Justo delante de mí había un muchacho de unos veintipocos con la papeleta fuera del sobre, expuesta sobre la mano izquierda, y a su lado el documento de identidad. Con la mano derecha sostenía el teléfono móvil con el que se grababa a sí mismo en un “acuse de recibo” metiendo la papeleta y entregándola al empleado que se encargaba de la gestión. La grabación incluía un instante enfocando su propio rostro para cualquier comprobación de que la foto del DNI se correspondía con la persona que votaba.Habían asegurado por televisión el día anterior que unos desalmados aprovechaban las elecciones para comprar el voto por Internet por una suma cercana a los cien euros, y recuerdo que pensé sin más “hay gente para todo”, pero verlo directamente me causó gran impacto y un irracional, extrañamente visceral deseo de defender la democracia que arropa un proceso electoral que ya he comentado no me tenía entusiasmado, lo cual no deja de resultarme todavía llamativo.
Ver la desfachatez con la que actuaba aquel tiparraco que ignoraba las caras censuradoras de los demás, y al que la ausencia de pruebas de lo que estaba haciendo con exactitud le otorgaba cierto porte chulesco de impunidad, me impulsó a no abandonar la cola, y ya que no podía evitar lo que estaba viendo, la no se si absurda idea de participar con mi voto libremente para “contrarrestar” aquella opinión contagiada por intereses particulares me hizo pasar allí horas hasta que llegó mi turno. Fue una reacción insólita en alguien que se tiene como bastante templado y descreído en asuntos políticos, pero el caso es que me sentí mejor, y me abandonó esa sensación de no formar parte de nada que me mordisqueaba los adentros cuando sopesaba mi no participación cívica y social.

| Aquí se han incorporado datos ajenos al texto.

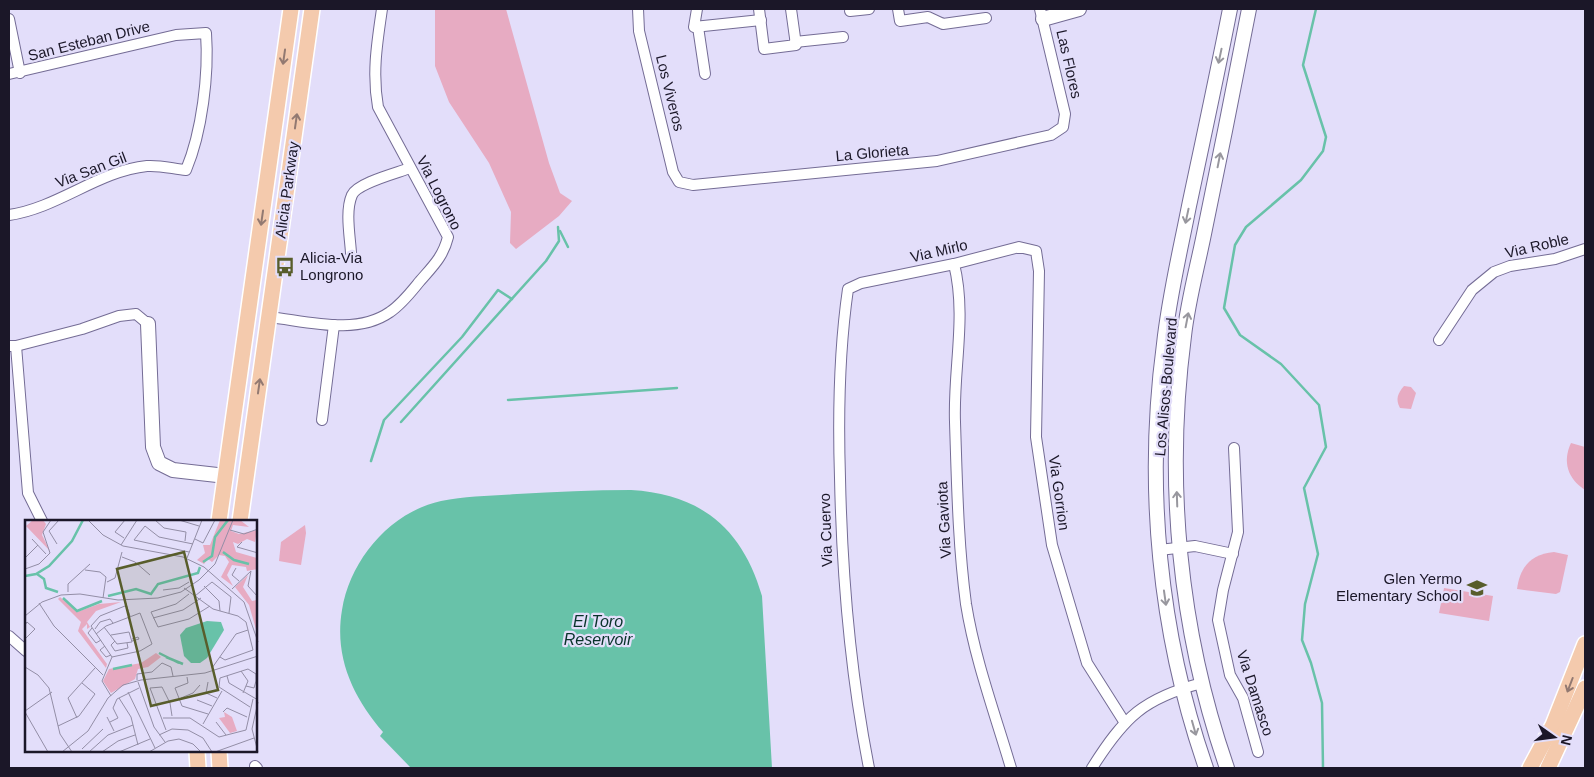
<svg xmlns="http://www.w3.org/2000/svg" width="1594" height="777" font-family="Helvetica,sans-serif">
	<rect width="100%" height="100%" fill="#e3defa"/>
	<g fill="#e7abc2">
		<polygon points="435,9 506,9 549,163 560,193 572,201 559,216 516,249 510,243 511,212 489,163 449,102 435,66"/>
		<path d="M1404 386 1411 387 1416 393 1411 409 1400 408C1395 399 1398 393 1404 386Z"/>
		<path d="M1571 443 1585 447V490C1568 479 1562 462 1571 443Z"/>
		<polygon points="305,525 306,533 301,565 279,561 281,542"/>
		<path d="M1554 552 1568 555 1560 592 1556 594 1517 589C1520 567 1531 554 1554 552Z"/>
		<polygon points="1444,588 1493,596 1489,621 1439,613"/>
	</g>
	<path fill="#68c2a9" d="M631 490C702 494 743 530 762 596L772 768H411L380 736 383 732C353 697 334 657 342 610 350 560 390 512 441 501 466 496 492 496 517 494 555 492 593 490 631 490Z"/>
	<g fill="none" stroke-linecap="round" stroke-linejoin="round">
		<g stroke="#68c2a9" stroke-width="2.5">
			<polyline points="1316,9 1303,65 1326,137 1323,151 1301,180 1246,227 1235,245 1224,308 1240,335 1281,364 1319,405 1326,447 1304,488 1318,554 1305,604 1302,640 1311,663 1322,703 1323,768"/>
			<polyline points="560,231 568,247"/>
			<polyline points="508,400 677,388"/>
			<polyline points="401,422 546,261 559,241 558,227"/>
			<polyline points="371,461 384,420 462,337 498,290 512,299"/>
		</g>
		<defs>
			<g id="street">
				<polyline points="638,9 639,31 673,172 679,182 693,185 937,161 1051,135 1063,127 1065,114 1040,9"/>
				<polyline points="697,9 694,27 761,20"/>
				<polyline points="759,9 764,49 796,45 791,9"/>
				<polyline points="898,9 900,21 928,17 943,24 986,18"/>
				<polyline points="850,11 869,9"/>
				<polyline points="9,19 20,73"/>
				<polyline points="698,27 705,74"/>
				<polyline points="795,42 843,37"/>
				<path d="M9 74 176 35 206 33C209 74 202 132 186 170 174 169 160 165 147 166 98 171 58 208 9 215"/>
				<path d="M351 253C350 236 345 211 352 195 357 183 397 173 410 168"/>
				<path d="M954 264C967 316 953 369 955 422 957 483 958 544 966 604 975 660 995 714 1011 768"/>
				<path d="M269 317C306 321 356 336 390 312 402 304 411 292 420 281 433 266 443 257 448 237L378 107C372 73 377 43 382 9"/>
				<polyline points="1439,340 1472,290 1494,272 1510,266 1555,259 1585,249"/>
				<polyline points="9,346 16,346 82,329 119,316 136,314 148,324"/>
				<polyline points="16,346 28,493 42,521"/>
				<polyline points="322,420 334,325"/>
				<polyline points="1234,448 1238,532 1223,590 1218,620 1230,675 1243,698 1258,752"/>
				<polyline points="1159,550 1195,546 1233,554"/>
				<polyline points="9,636 26,651"/>
				<polyline points="255,766 257,768"/>
				<path d="M869 768C850 672 842 576 840 478 838 416 839 351 848 289L861 283 954 264 1019 247 1036 251 1039 271 1036 437 1052 545 1087 663 1125 723"/>
				<path d="M1092 768C1124 717 1144 698 1202 683"/>
			</g>
			<g id="secondary">
				<polyline points="1043,19 1079,9"/>
				<polyline points="148,324 153,447 159,463 173,470 226,476"/>
				<path d="M1206 768C1159 633 1145 486 1164 344 1169 297 1180 252 1189 206 1203 140 1217 75 1230 9"/>
				<path d="M1227 768C1179 630 1165 481 1184 336 1188 300 1198 265 1205 229 1220 156 1235 82 1249 9"/>
			</g>
			<g id="primary">
				<polyline points="219,521 291,9"/>
				<polyline points="240,521 312,9"/>
				<polyline points="197,751 198,768"/>
				<polyline points="219,751 220,768"/>
				<polyline points="1530,768 1553,725 1585,644"/>
				<polyline points="1548,768 1585,688"/>
			</g>
		</defs>
		<use href="#street" stroke="#746c95" stroke-width="12"/>
		<use href="#secondary" stroke="#746c95" stroke-width="16"/>
		<use href="#primary" stroke="#fff" stroke-width="18"/>
		<use href="#street" stroke="#fff" stroke-width="10"/>
		<use href="#secondary" stroke="#fff" stroke-width="14"/>
		<use href="#primary" stroke="#f4caad" stroke-width="15"/>
	</g>
	<defs><path id="oneway-shaft" d="M-6 0H5M1.5-3L5.5 0L1.5 3" fill="none" stroke-width="1.6" stroke-linecap="round" stroke-linejoin="round" transform="scale(1.25)"/></defs>
	<g stroke="#98979e">
		<use href="#oneway-shaft" transform="translate(1220 56) rotate(102)"/>
		<use href="#oneway-shaft" transform="translate(1219 160) rotate(-79)"/>
		<use href="#oneway-shaft" transform="translate(1187 216) rotate(102)"/>
		<use href="#oneway-shaft" transform="translate(1187 320) rotate(-79)"/>
		<use href="#oneway-shaft" transform="translate(1177 499) rotate(-92)"/>
		<use href="#oneway-shaft" transform="translate(1165 598) rotate(82)"/>
		<use href="#oneway-shaft" transform="translate(1194 728) rotate(74)"/>
	</g>
	<g stroke="#927971">
		<use href="#oneway-shaft" transform="translate(284 57) rotate(98)"/>
		<use href="#oneway-shaft" transform="translate(296 121) rotate(-82)"/>
		<use href="#oneway-shaft" transform="translate(262 218) rotate(98)"/>
		<use href="#oneway-shaft" transform="translate(259 386) rotate(-82)"/>
		<use href="#oneway-shaft" transform="translate(1570 685) rotate(111)"/>
	</g>
	<defs>
		<symbol id="bus-bare" viewBox="-9 -9 18 18"><path d="M-5-6H5V4H4V6H2V4H-2V6H-4V4H-5ZM-3.5-4V0h7V-4ZM-3.5 1.2v1.5H-2V1.2ZM2 1.2v1.5H3.5V1.2Z" fill="#585d2b" stroke="#e3defa" stroke-width="2.5" paint-order="stroke"/></symbol>
		<symbol id="school-bare" viewBox="-9 -9 18 18"><path d="M0-5L7-2L0 1L-7-2ZM-4 1L0 2.5L4 1V4Q0 6-4 4Z" fill="#585d2b" stroke="#e3defa" stroke-width="2.5" paint-order="stroke"/></symbol>
	</defs>
	<g fill-rule="evenodd">
		<use href="#bus-bare" x="271" y="253" width="28" height="28"/>
		<use href="#school-bare" x="1463" y="574" width="28" height="28"/>
	</g>
	<g text-anchor="middle" stroke-width="4.5" stroke-linejoin="round" paint-order="stroke">
		<g font-size="15" fill="#1b1728" stroke="#e3defa">
			<text transform="translate(89 41) rotate(-14)" y="5">San Esteban Drive</text>
			<text transform="translate(1069 64) rotate(77)" y="5">Las Flores</text>
			<text transform="translate(670 93) rotate(76)" y="5">Los Viveros</text>
			<text transform="translate(872 153) rotate(-5)" y="5">La Glorieta</text>
			<text transform="translate(91 170) rotate(-21)" y="5">Via San Gil</text>
			<text transform="translate(287 190) rotate(-82)" y="5">Alicia Parkway</text>
			<text transform="translate(439 193) rotate(63)" y="5">Via Logrono</text>
			<text transform="translate(1537 246) rotate(-13)" y="5">Via Roble</text>
			<text transform="translate(939 251) rotate(-13)" y="5">Via Mirlo</text>
			<text transform="translate(1166 387) rotate(-85)" y="5">Los Alisos Boulevard</text>
			<text transform="translate(1059 493) rotate(82)" y="5">Via Gorrion</text>
			<text transform="translate(944 520) rotate(-93)" y="5">Via Gaviota</text>
			<text transform="translate(826 530) rotate(-92)" y="5">Via Cuervo</text>
			<text transform="translate(1255 693) rotate(72)" y="5">Via Damasco</text>
		</g>
		<g font-size="15" fill="#1b1728" stroke="#e3defa" text-anchor="start">
			<text x="300" y="263">Alicia-Via<tspan x="300" dy="17">Longrono</tspan></text>
			<text x="1462" y="584" text-anchor="end">Glen Yermo<tspan x="1462" dy="17">Elementary School</tspan></text>
		</g>
		<g font-size="16" font-style="italic" fill="#08332a" stroke="#e3defa">
			<text x="598" y="627">El Toro<tspan x="598" dy="18">Reservoir</tspan></text>
		</g>
	</g>
	<g transform="translate(25 520)">
		<rect width="232" height="232" fill="#e3defa"/>
		<path d="M8 0H18L21 4 17 15 25 31 1 6ZM195 0H215L224 7 208 5 206 11 214 14 232 10 230 22 222 19 213 24 208 22 211 32 232 38 233 49 222 51 221 47 207 45 202 55 208 66 196 57 204 42 200 36 194 35 187 42 183 39 179 44 172 40 180 33 178 25H185ZM223 55 218 67 227 81 232 80V113L224 85 210 67ZM35 77 52 92 74 84 96 82 71 91 62 102 65 107 62 109V104L57 109 82 144 81 148 53 111 56 102 33 79ZM131 133 136 137 123 147 113 149 110 159 86 173 78 161 84 149 116 143ZM199 192 207 197 212 211 205 213 194 198 200 197Z" fill="#e7abc2"/>
		<path d="M182 101 196 102 199 110 182 138 175 143H166L159 136 155 115 161 108Z" fill="#68c2a9"/>
		<path fill="none" stroke="#68c2a9" stroke-width="2.5" d="M198 32 209 40 224 44M178 42 187 36 190 17 203 0M12 54 19 59 21 68 33 72M0 56 11 54 24 46 47 21 58 0M83 76 111 69 126 74 133 64 173 53 175 47M38 78 52 91 77 81M134 133 154 143M141 137 158 144M88 149 107 145"/>
		<path fill="none" stroke="#938ea6" stroke-width="1" d="M63 0 78 15 98 26 158 37 179 47 219 82 233 122M130 0 139 8 161 12 160 21M154 0 174 6M205 10 219 14 233 9M99 18 90 12 100 0M7 19 21 34M170 19 178 23 190 0M217 22 212 27 233 33M32 24 24 11 34 0M96 25 112 0M164 32 109 20 120 6 134 17 168 24M97 37 110 42 125 55M0 38 13 25M162 38 177 0M211 48 207 55 214 61M0 49 14 44 25 33 18 12 26 0M60 50 75 52 81 57 78 78M82 62 90 58 97 32M179 66 194 81 195 91M159 68 188 89 213 96 221 102 228 130 200 140 195 137M207 69 226 51 223 66 233 77M138 70 154 68 164 62M43 72V64L65 44M164 74 151 84 126 92 133 107 164 99 185 86M170 76 187 62 206 77 204 93M99 78 105 96M14 83 29 106 78 155M0 96 17 82 36 75 55 74 93 80 133 78 156 72 174 60 190 44 208 0M128 98 158 90 176 78M0 105 2 102 10 109 0 119M79 107 92 124 107 122 104 112M67 108 63 113 71 123 76 120M70 109 75 102 85 99 88 103M71 114 81 106 115 93 127 124 115 131 87 137M86 115 104 112M107 119 113 117 114 119 107 121M90 121 86 125 90 131 103 128 102 123M80 126 75 130 81 137 86 135M0 147 13 155 24 168 35 214 47 232M187 148 211 114 223 110M216 151 223 161 218 173M202 156 204 163 233 180M162 157 163 163 150 168 157 186 183 194M112 160V154L127 152 137 143 146 147 148 156M113 162 129 207 140 222M183 162 181 173 192 178M221 166 229 168 231 161V154L223 149 195 158 194 167 225 187M103 172 130 228M86 176 77 161 87 137 66 106 75 96 100 86M94 178 106 197 113 225M156 178 168 173 175 165M172 180 187 186M233 182 227 209 233 232M0 191 27 172M0 192 23 232M198 192 202 188 222 197M82 197 89 211M52 198 43 178 70 148M138 198H165L194 217 221 210 228 179M85 202 93 198 88 188 92 179 114 168M191 202 201 215M178 204 197 171M33 206 54 196 70 174 57 163M141 210 125 168 137 167 145 183 147 196M134 215 147 209 163 210 178 218 187 232M57 229 78 209M37 232 63 211 83 178 98 165 116 160 180 153 233 136M64 232 83 215 108 205M77 232 93 221 110 215M94 232 125 219M124 232 143 221 154 219 168 224 176 232M143 232H161M190 232 229 218"/>
		<path fill="#585d2b" fill-opacity="0.15" stroke="#585d2b" stroke-width="2.5" d="M159 32 193 170 126 186 92 49Z"/>
		<rect width="232" height="232" fill="none" stroke="#1b1728" stroke-width="2.5"/>
	</g>
	<rect width="1594" height="777" fill="none" stroke="#1b1728" stroke-width="20"/>
	<g transform="translate(1554 737) rotate(104)" stroke="#e3defa" stroke-width="4" paint-order="stroke">
	<path d="M0-4L9 19L0 12L-9 19Z" fill="#1b1728"/>
	<text y="-8" font-size="14" font-weight="bold" text-anchor="middle" fill="#1b1728">N</text>
	</g>
</svg>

Es verdad que a veces tenemos que ver atacado de la manera que sea lo que tenemos para que seamos conscientes de que en realidad nos importa, y no se me ocurre nada más opuesto a la democracia que disponer de tu voto y del de otra persona porque posees dinero para pagarle por ello. No merece la pena discernir cuál era el partido político que había conseguido la “confianza de este fiel seguidor”, porque supongo que sería bastante injusto por mi parte, pero si triste es vender tu voluntad al mejor postor, repugnante es la palabra que se me viene a la cabeza cuando pienso precisamente en el postor que ejerce el poder que tenga para someter la opinión de los demás. Creo que se trata de una por fortuna anecdótica historia de trastienda que merecía la pena compartirse.